MoonCast icon indicating copy to clipboard operation
MoonCast copied to clipboard

Question about the data preparation

Open xiami2019 opened this issue 8 months ago • 3 comments

Hi, great work!

I find that the Appendix B Data Preparation part is a little bit confused. It first says that using Dnsmos and forced alignment to filter out some data. But the last sentence says that you did not filter any segments based on these filters.

I'm wondering that whether you use dnsmos and forced alignment as filters.

Best regards.

xiami2019 avatar Apr 25 '25 04:04 xiami2019

@xiami2019 Thanks for the question. We use DNSMOS and force alignment to filter out file level data. In each file, we do not filter out any segments to keep the context information.

MSLDCherryPick avatar Apr 26 '25 01:04 MSLDCherryPick

@xiami2019 Thanks for the question. We use DNSMOS and force alignment to filter out file level data.
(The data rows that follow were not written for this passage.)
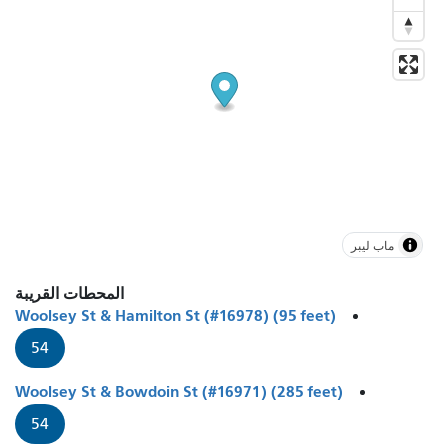
ماب ليبر
المحطات القريبة
Woolsey St & Hamilton St (#16978) (95 feet)
54
Woolsey St & Bowdoin St (#16971) (285 feet)
54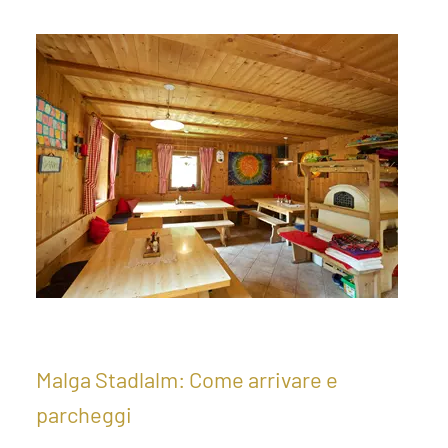
Malga Stadlalm: Come arrivare e
parcheggi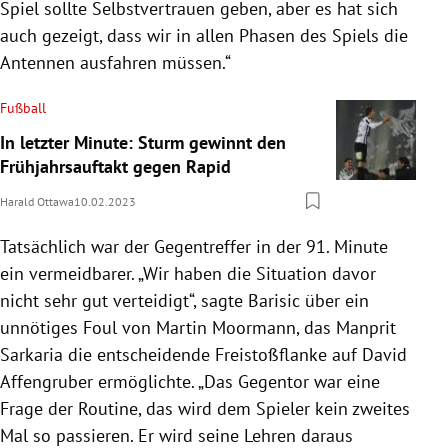
Spiel sollte Selbstvertrauen geben, aber es hat sich
auch gezeigt, dass wir in allen Phasen des Spiels die
Antennen ausfahren müssen.“
Fußball
In letzter Minute: Sturm gewinnt den
Frühjahrsauftakt gegen Rapid
Harald Ottawa
10.02.2023
Tatsächlich war der Gegentreffer in der 91. Minute
ein vermeidbarer. „Wir haben die Situation davor
nicht sehr gut verteidigt“, sagte Barisic über ein
unnötiges Foul von Martin Moormann, das Manprit
Sarkaria die entscheidende Freistoßflanke auf David
Affengruber ermöglichte. „Das Gegentor war eine
Frage der Routine, das wird dem Spieler kein zweites
Mal so passieren. Er wird seine Lehren daraus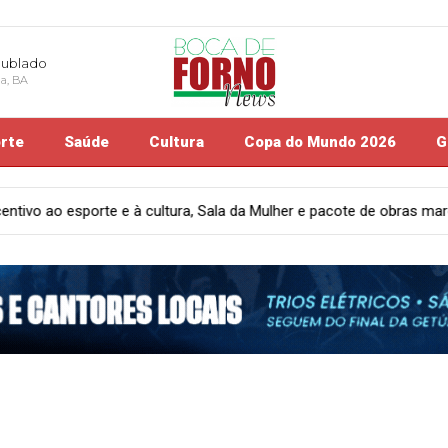
nublado
na, BA
rte
Saúde
Cultura
Copa do Mundo 2026
G
her e pacote de obras marcam ações da Prefeitura de Candeal, destac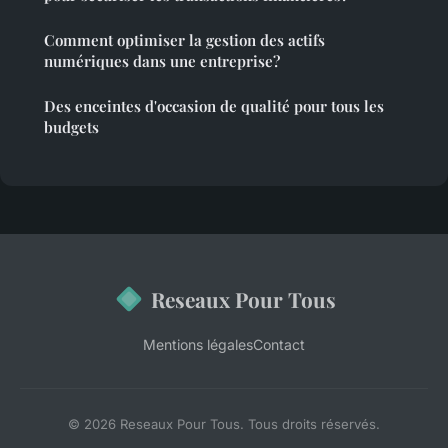
Comment optimiser la gestion des actifs
numériques dans une entreprise?
Des enceintes d'occasion de qualité pour tous les
budgets
Reseaux Pour Tous
Mentions légales
Contact
© 2026 Reseaux Pour Tous. Tous droits réservés.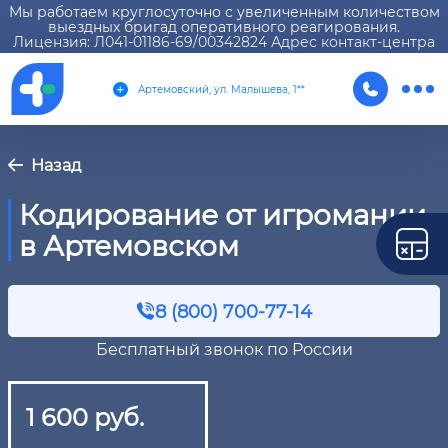
Мы работаем круглосуточно с увеличенным количеством
выездных бригад оперативного реагирования.
Лицензия: Л041-01186-69/00342824 Адрес контакт-центра
Артемовский, ул. Малышева, 1**
Назад
Кодирование от игромании
в Артемовском
8 (800) 700-77-14
Бесплатный звонок по России
1 600 руб.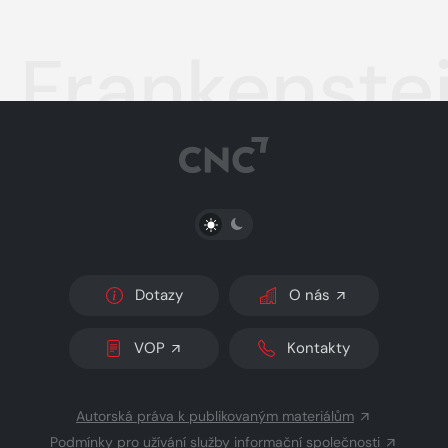
Frankenste
PŘEPNOUT SVĚTLÝ/TMAVÝ REŽIM
Dotazy
O nás
VOP
Kontakty
Autorská práva k publikovaným materiálům
Podmínky pro užívání služby informační společnosti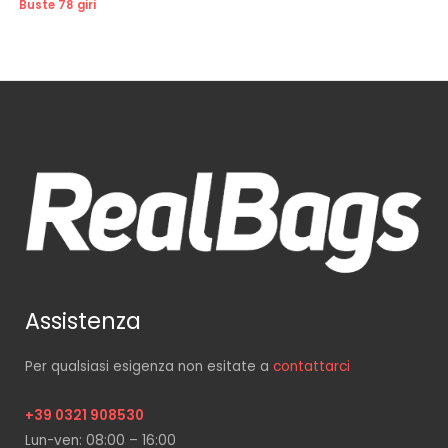
Buste 78 giri
Assistenza
Per qualsiasi esigenza non esitate a
contattarci
+39 0321 908530
Lun-ven: 08:00 – 16:00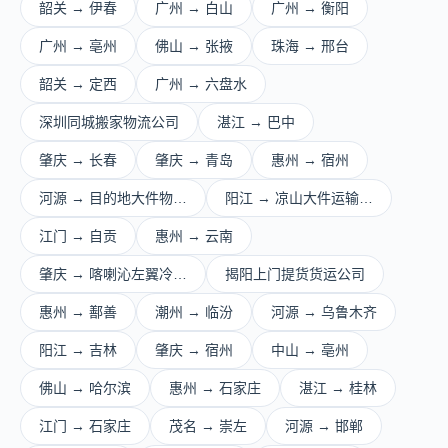
韶关 → 伊春
广州 → 白山
广州 → 衡阳
广州 → 亳州
佛山 → 张掖
珠海 → 邢台
韶关 → 定西
广州 → 六盘水
深圳同城搬家物流公司
湛江 → 巴中
肇庆 → 长春
肇庆 → 青岛
惠州 → 宿州
河源 → 目的地大件物…
阳江 → 凉山大件运输…
江门 → 自贡
惠州 → 云南
肇庆 → 喀喇沁左翼冷…
揭阳上门提货货运公司
惠州 → 鄯善
潮州 → 临汾
河源 → 乌鲁木齐
阳江 → 吉林
肇庆 → 宿州
中山 → 亳州
佛山 → 哈尔滨
惠州 → 石家庄
湛江 → 桂林
江门 → 石家庄
茂名 → 崇左
河源 → 邯郸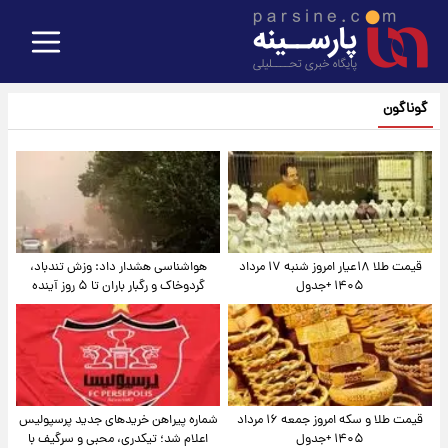
گوناگون
قیمت طلا ۱۸عیار امروز شنبه ۱۷ مرداد
هواشناسی هشدار داد: وزش تندباد،
۱۴۰۵ +جدول
گردوخاک و رگبار باران تا ۵ روز آینده
قیمت طلا و سکه امروز جمعه ۱۶ مرداد
شماره پیراهن خریدهای جدید پرسپولیس
۱۴۰۵ +جدول
اعلام شد؛ تیکدری، محبی و سرگیف با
In each file, we do not filter out any segments to keep the context information.

May I ask which specific model or toolkit was used for the forced alignment?

rulerman avatar May 03 '25 04:05 rulerman

@rulerman We build a Force alignment model using kaldi nnet3 scripte with around 10k hours data

MSLDCherryPick avatar May 26 '25 14:05 MSLDCherryPick